Please transcribe the listing below in full and word for word, without its pictures.

▬▬▬▬▬▬

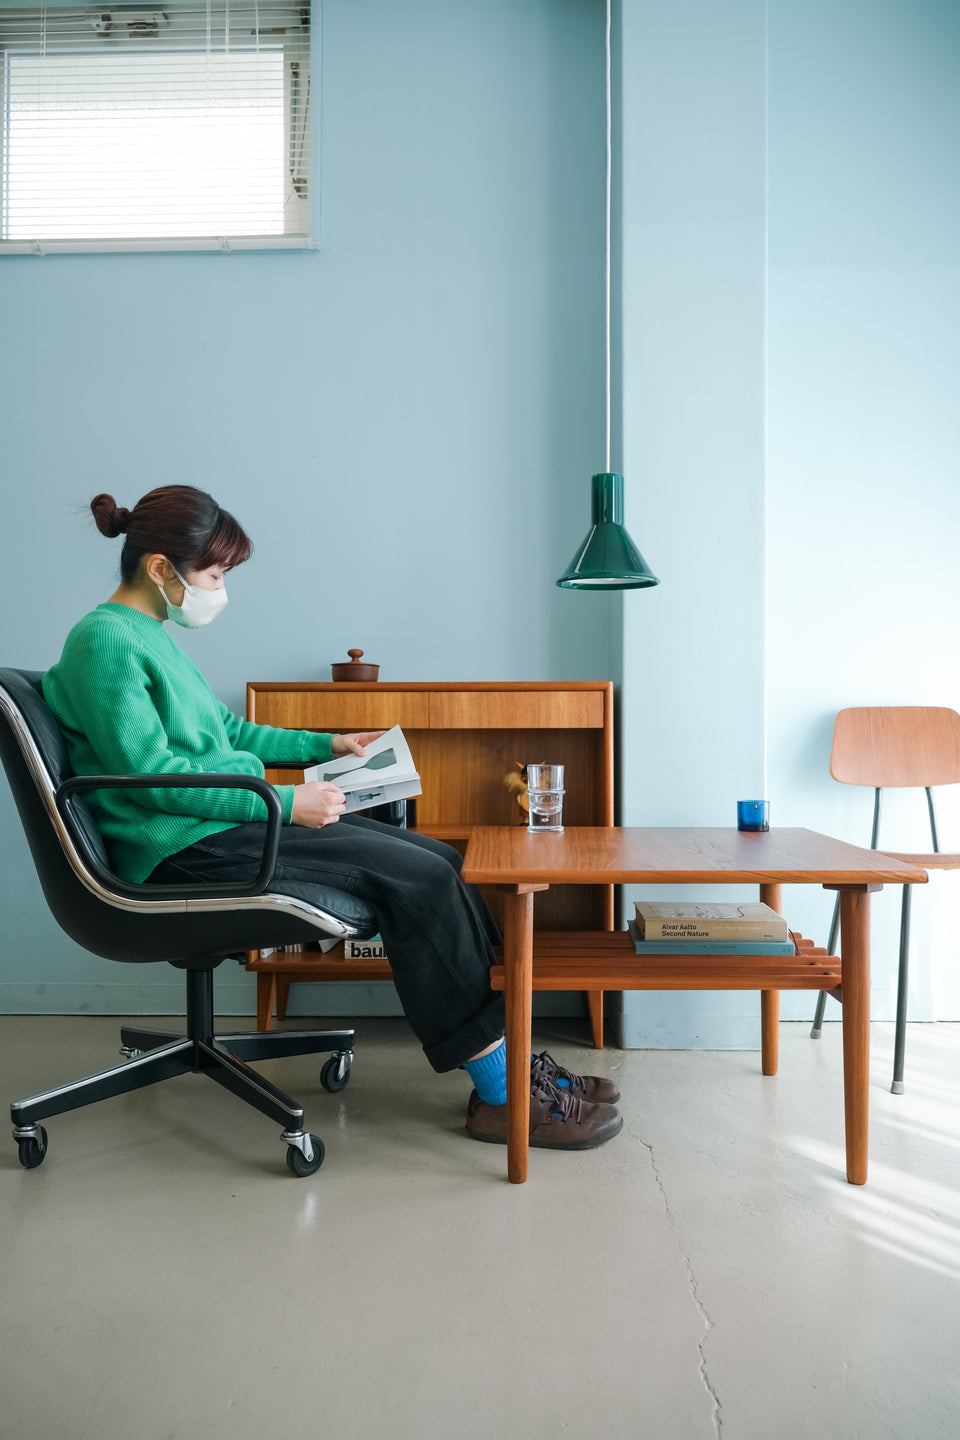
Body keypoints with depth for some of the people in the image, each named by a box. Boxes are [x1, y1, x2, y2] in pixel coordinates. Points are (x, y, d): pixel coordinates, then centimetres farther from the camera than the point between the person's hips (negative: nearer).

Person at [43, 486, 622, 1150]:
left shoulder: (151, 638, 19)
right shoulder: (103, 639, -11)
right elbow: (150, 775, -19)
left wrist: (328, 744, 22)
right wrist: (286, 803, -19)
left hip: (228, 822, 10)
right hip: (187, 849, -9)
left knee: (441, 862, -4)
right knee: (417, 878, -19)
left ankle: (511, 1063, -2)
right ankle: (503, 1093, -10)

▬▬▬▬▬▬

» **Solution for this exercise**
Body keypoints with depth for some of the people in the image, each named by a box. Boxes are [x1, y1, x2, y2] in pixel coordinates. Points are (x, y, d): pixel coordinates, then centimetres farther from the camera than the point between the person's hips (negative: nearer).

Person at [43, 486, 622, 1150]:
left shoulder: (151, 638, 19)
right shoulder: (103, 639, -11)
right elbow: (150, 775, -19)
left wrist: (328, 744, 22)
right wrist: (286, 803, -19)
left hip: (228, 822, 10)
right hip: (187, 849, -9)
left knee: (441, 862, -4)
right knee: (417, 878, -19)
left ankle: (511, 1063, -2)
right ankle: (503, 1093, -10)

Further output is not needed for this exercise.